→ **GIVEN TEXT**
<<<<
ISO/IEC JTC 1/SC 25 Interconnection of information technology equipment is a standardization subcommittee of the Joint Technical Committee ISO/IEC JTC 1, of the International Organization for Standardization (ISO) and the International Electrotechnical Commission (IEC), which develops and facilitates standards within the field of interconnection of information technology equipment. The international secretariat of ISO/IEC JTC 1/SC 25 is the Deutsches Institut für Normung (DIN) located in Germany.

History
ISO/IEC JTC 1/SC 25 was formed in 1989 after the creation of ISO/IEC JTC 1. When ISO and IEC decided to create the joint technical committee, JTC 1, in 1988, there was a reorganization of the structure. Eventually in 1989, IEC SC 83: Information technology equipment and ISO/IEC JTC 1/SC 13: Interconnection of equipment, were joined to form the current subcommittee, ISO/IEC JTC 1/SC 25: Interconnection of information technology equipment. The new subcommittee also adopted the standardization activity of ISO/IEC JTC 1/SC 26, under ISO/IEC JTC 1/SC 25/WG 4.

Scope
The scope of ISO/IEC JTC 1/SC 25 is the standardization of:
 Microprocessor systems; and of
 interfaces, protocols, architectures, and associated interconnecting media for information technology equipment and networks, generally for
 Commercial and residential environments, to support embedded and distributed computing environments, storage systems, other input/output
 Home and building electronic systems including customer premises smart grid applications for electricity, gas, water and heat.
The scope includes:
 Requirements for components, assemblies, and subsystems
 The development of network interfaces, in liaison with committees for external utility networks, to support smart grid applications at the customer premises.
The scope excludes:
 Standardization of cables, waveguides and connectors remains within the relevant product technical committees and subcommittees of IEC.

Structure
ISO/IEC JTC 1/SC 25 is made up of three active working groups and one task group, each of which carries out specific tasks in standards development within the field of interconnection of information technology equipment. As a response to changing standardization needs, working groups of ISO/IEC JTC 1/SC 25 can be disbanded if their area of work is no longer applicable, or established if new working areas arise. The focus of each working group is described in the group’s terms of reference. Active working groups of ISO/IEC JTC 1/SC 25 are:

ISO/IEC JTC 1/SC 25 also has the task group (TG), ISO/IEC JTC 1/SC 25/TG 1, titled Project Team: Taxonomy and Terminology (PTTT), which is working to coordinate the standardization activities for intelligent homes.
>>>>
Data entries
<<<<
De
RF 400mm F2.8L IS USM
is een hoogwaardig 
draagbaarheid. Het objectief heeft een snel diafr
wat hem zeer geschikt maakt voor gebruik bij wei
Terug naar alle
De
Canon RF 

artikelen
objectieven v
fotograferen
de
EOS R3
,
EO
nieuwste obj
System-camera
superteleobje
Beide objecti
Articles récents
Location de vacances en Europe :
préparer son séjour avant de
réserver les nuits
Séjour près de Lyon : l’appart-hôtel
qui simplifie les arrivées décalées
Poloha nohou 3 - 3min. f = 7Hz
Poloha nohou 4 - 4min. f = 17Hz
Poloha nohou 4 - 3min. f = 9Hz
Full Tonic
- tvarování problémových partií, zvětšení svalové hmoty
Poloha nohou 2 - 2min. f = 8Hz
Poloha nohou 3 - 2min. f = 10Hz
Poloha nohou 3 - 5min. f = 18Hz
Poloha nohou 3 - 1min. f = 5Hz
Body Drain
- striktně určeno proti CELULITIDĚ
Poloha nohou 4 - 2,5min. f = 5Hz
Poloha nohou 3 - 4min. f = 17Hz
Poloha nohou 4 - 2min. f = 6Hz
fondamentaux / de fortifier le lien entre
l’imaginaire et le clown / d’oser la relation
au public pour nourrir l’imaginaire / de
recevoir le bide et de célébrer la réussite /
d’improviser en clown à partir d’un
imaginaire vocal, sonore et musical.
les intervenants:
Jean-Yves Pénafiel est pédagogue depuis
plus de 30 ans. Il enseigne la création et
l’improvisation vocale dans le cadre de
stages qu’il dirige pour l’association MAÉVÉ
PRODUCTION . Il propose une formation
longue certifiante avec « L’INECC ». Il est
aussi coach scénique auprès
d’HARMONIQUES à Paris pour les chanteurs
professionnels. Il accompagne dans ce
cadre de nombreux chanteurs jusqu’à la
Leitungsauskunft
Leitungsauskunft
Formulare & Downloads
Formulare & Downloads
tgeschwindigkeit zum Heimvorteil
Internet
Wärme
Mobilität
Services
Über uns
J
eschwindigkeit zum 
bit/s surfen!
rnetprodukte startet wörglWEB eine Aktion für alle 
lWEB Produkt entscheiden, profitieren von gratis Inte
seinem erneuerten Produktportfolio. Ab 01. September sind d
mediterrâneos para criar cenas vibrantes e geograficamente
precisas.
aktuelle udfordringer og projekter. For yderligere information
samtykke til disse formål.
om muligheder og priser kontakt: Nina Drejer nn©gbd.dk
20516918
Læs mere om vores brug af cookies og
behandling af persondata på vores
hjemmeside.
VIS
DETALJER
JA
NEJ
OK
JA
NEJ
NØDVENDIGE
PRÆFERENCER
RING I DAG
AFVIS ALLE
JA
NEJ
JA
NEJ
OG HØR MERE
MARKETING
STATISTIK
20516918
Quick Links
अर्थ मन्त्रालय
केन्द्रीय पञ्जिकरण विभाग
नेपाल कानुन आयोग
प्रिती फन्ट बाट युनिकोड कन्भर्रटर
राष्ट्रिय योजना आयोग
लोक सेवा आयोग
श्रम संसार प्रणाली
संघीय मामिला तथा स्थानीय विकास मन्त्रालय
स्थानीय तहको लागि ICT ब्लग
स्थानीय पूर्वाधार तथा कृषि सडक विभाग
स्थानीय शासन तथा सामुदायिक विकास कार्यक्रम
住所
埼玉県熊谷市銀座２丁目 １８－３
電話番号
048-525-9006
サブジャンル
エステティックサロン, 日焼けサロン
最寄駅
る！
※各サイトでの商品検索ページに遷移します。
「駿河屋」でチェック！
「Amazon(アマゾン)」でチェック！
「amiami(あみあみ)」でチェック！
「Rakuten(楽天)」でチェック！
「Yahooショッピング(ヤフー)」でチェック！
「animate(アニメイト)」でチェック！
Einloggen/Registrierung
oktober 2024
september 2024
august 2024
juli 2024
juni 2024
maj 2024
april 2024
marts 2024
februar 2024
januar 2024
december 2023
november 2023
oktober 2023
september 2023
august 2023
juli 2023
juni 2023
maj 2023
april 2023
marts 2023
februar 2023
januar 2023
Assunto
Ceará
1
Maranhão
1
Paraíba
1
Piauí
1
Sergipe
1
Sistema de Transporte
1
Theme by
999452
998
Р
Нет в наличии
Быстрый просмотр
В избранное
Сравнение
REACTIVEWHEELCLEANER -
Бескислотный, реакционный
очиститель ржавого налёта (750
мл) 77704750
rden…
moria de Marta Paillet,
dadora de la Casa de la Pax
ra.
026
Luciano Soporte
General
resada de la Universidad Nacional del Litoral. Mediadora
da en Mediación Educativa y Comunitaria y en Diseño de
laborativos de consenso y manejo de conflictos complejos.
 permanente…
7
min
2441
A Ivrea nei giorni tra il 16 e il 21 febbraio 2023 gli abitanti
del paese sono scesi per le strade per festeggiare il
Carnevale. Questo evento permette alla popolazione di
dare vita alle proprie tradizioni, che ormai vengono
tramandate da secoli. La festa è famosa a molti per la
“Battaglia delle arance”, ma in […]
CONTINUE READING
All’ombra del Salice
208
>>>>
→ **DIRECTIVE**
After the text on the ISO/IEC subcommittee and the data entries, output the stretch from "ISO/IEC JTC 1/SC 25 Interconnection" through "located in Germany." word for word.

→ **EXERCISE RESULT**
ISO/IEC JTC 1/SC 25 Interconnection of information technology equipment is a standardization subcommittee of the Joint Technical Committee ISO/IEC JTC 1, of the International Organization for Standardization (ISO) and the International Electrotechnical Commission (IEC), which develops and facilitates standards within the field of interconnection of information technology equipment. The international secretariat of ISO/IEC JTC 1/SC 25 is the Deutsches Institut für Normung (DIN) located in Germany.